[[ Excerpt to read, beginning ]]

Tuesday, December 30, 2008

Undocumented Immigrants draining the Medicare program? A lie or a Lie.!!!


If you put all the different sources of funding together today- the SSI, the IHSS, the child care, welfare and Section 8 - they can make a family income of $5,000 to $8,000 a month without having to really work. That's up to $100,000 a year tax-free. They can live in very nice homes and drive nice cars but the Goverment, Nativist, Minuteman Groups and Anti Immigrants blaming undocumented immigrants when to the contrary are not eligible to receive any "welfare" benefits and even legal immigrants are severely restricted in the benefits they can receive.

As the Congressional Research Service points out in a 2007 report, undocumented immigrants, who comprise nearly one-third of all immigrants in the country, are not eligible to receive public "welfare" benefits -- ever.

In the months since the Los Angeles County Civil Grand Jury found that "scam artists" are "embedded" inside the county's in-home care program, an investigation has uncovered widespread fraud, including county employees involved in the schemes.

More than 700 instances of suspected fraud have been referred to the state Department of Health Care Services for investigation, and arrests of In-Home Supportive Services employees are pending, prosecutors said.

"I think the extent of the fraud is greater than anyone ever realized," said James Baker, assistant head deputy in the Welfare Fraud Division of the county District Attorney's Office.

He said officials in the Department of Public Social Services are re-examining the whole in-home care program and protocols.

"They have started an internal review of all IHSS and DPSS employees (involved)," he said.

As the number of county residents receiving in-home care has doubled to 174,000 in the past decade, officials say fraud in the $1.6 billion program has also grown exponentially.

Last summer, the little-noticed section of the grand jury's report found that the entitlement program, which provides in-home care to elderly and disabled people, is rife with fraud.

"The IHSS program is not supposed to be a cottage industry for scam artists, especially those embedded within the ranks of DPSS itself," the report authors wrote. The scams "start inside the organization itself," said

John Gleiter, chairman of the grand jury's Investigative Committee and co-author of the report.

[[ Excerpt to read, end ]]

Required action A —
For each statement about the post on in-home care fraud, answer yes or no depending on whether it agrees with the post, and quote the post's exact words that decide it.
(i) The Congressional Research Service report cited in the post is from 2007.
(ii) The more than 700 instances of suspected fraud were referred to the Department of Public Social Services.
(iii) The number of county residents receiving in-home care has tripled in the past decade.
Required action B —
Shorten the paragraph of the post on in-home care fraud that opens "If you put all the different sources of funding together today," keeping its main facts.
Required action C —
Write a continuation of the post on in-home care fraud, picking up after its final sentence.
None of the material is needed here.

[[ Material supplied, beginning ]]

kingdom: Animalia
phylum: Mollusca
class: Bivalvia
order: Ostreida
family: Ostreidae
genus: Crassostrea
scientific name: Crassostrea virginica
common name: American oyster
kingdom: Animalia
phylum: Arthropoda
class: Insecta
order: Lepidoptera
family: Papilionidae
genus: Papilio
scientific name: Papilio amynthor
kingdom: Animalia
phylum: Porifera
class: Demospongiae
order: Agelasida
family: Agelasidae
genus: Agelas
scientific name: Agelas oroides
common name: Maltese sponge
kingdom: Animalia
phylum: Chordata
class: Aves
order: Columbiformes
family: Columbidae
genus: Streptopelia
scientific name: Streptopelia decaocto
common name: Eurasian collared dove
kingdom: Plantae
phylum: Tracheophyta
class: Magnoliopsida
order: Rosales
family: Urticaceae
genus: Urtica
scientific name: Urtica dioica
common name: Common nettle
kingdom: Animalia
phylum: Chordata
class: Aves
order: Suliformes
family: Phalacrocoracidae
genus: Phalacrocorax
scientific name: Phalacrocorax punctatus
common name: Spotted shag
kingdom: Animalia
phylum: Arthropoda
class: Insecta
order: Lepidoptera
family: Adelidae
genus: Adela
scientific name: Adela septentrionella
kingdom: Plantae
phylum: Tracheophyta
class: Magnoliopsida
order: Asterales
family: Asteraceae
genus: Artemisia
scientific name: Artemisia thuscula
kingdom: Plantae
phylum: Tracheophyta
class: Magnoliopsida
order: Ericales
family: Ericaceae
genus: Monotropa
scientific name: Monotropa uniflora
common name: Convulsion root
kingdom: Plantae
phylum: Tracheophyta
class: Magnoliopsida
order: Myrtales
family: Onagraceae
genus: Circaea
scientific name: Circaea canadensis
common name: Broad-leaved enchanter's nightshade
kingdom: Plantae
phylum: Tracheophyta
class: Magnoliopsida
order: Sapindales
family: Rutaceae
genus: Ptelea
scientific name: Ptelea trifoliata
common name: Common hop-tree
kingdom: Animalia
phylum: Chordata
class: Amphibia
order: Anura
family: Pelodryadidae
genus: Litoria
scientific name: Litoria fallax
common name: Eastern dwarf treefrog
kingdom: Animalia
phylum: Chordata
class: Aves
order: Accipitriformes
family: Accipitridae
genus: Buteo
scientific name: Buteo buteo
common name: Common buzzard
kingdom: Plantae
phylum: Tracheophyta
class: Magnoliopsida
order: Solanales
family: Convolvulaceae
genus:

[[ Material supplied, end ]]

Task response A —
(i) Yes: "As the Congressional Research Service points out in a 2007 report"
(ii) No: "More than 700 instances of suspected fraud have been referred to the state Department of Health Care Services for investigation"
(iii) No: "As the number of county residents receiving in-home care has doubled to 174,000 in the past decade"

Task response B —
Together, SSI, IHSS, child care, welfare and Section 8 can give a family $5,000 to $8,000 a month without real work, up to $100,000 a year tax-free, enough for very nice homes and cars. Yet the government, nativist, Minuteman and anti-immigrant groups blame undocumented immigrants, who are not eligible for any "welfare" benefits, while even legal immigrants face severe limits on the benefits they can receive.

Task response C —
"It's the old Mafia game," said Gleiter, a retired businessman who lives in North Hollywood. "You look inside to see who is watching the chickens, and it's the fox who is watching the chickens."

County Social Services Director Philip Browning, who previously served as the state fraud director in Alabama, said fraud will not be tolerated among the department's 14,000 employees.

"It's heartbreaking to hear situations where employees have done things they shouldn't have and misused the program," he said. "I personally don't believe we have very many employees who are abusing the system, but when we do find these individuals, we want to take every disciplinary action possible and prosecute them to the fullest extent."

Growing concerns about fraud in the in-home program arose after the settlement of two lawsuits involving DPSS workers who blew the whistle.

Earlier this month, the county Board of Supervisors approved a $148,000 settlement for DPSS employee Sandra Siedenburg, who said she suffered retaliation for reporting many instances of elder abuse, theft of government funds and fraud, according to the lawsuit filed by Beverly Hills attorney Leo James Terrell. In the lawsuit, Siedenburg, who lives in Palmdale, complained about failures to investigate after she reported the incidents to her superiors.

In 2006, the supervisors approved a $250,000 settlement with former DPSS welfare case reviewer Gamil Youssef, who alleged he was retaliated against after making allegations of fraudulent activity inside the department.

Last month, the Service Employees International Union permanently banned Tyrone Freeman, former president of the union representing in-home care workers, from union membership, according to an SEIU statement. The SEIU said an independent hearing officer, former California Supreme Court Justice Joseph Grodin, found that Freeman had engaged in a pattern of financial mismanagement and self-dealing in violation of union bylaws. The union demanded that Freeman pay $1.1 million in restitution.

David Kline, spokesman for the California Taxpayers Association, said the grand jury report, the lawsuit settlements and the union president's ouster point toward the need for a statewide investigation.

"It seems like this is exactly the kind of investigation that is needed in every corner of the state because this program has grown very rapidly," Kline said. "If this much waste and fraud is going on in Los Angeles County, then we can only imagine what is going on in the other 57 counties."

In the report, grand jurors wrote that the "well-intentioned" aid program employs more than 120,000 people - mostly family members and relatives - paid $9 an hour to provide care and domestic services to elderly and disabled people.

The care is provided to people unable to take care of themselves. When effective, the program saves the state money by enabling elderly and disabled people to remain in their homes, rather than in far more costly nursing homes and medical facilities.

But county grand jurors found that the program has had mixed effectiveness: on the one hand, helping the "truly needy (and) the thought-to- be-needy," but on the other hand, inadvertently supporting criminal behavior.

"The mission of DPSS-administered aid programs is to ameliorate the plight of the poor and otherwise needy, not to cultivate their situation," jurors wrote.

Baker said his office has prosecuted dozens of people in IHSS scams costing taxpayers millions of dollars - as when people pretended to be blind or schizophrenic to receive benefits, or when some used multiple identities.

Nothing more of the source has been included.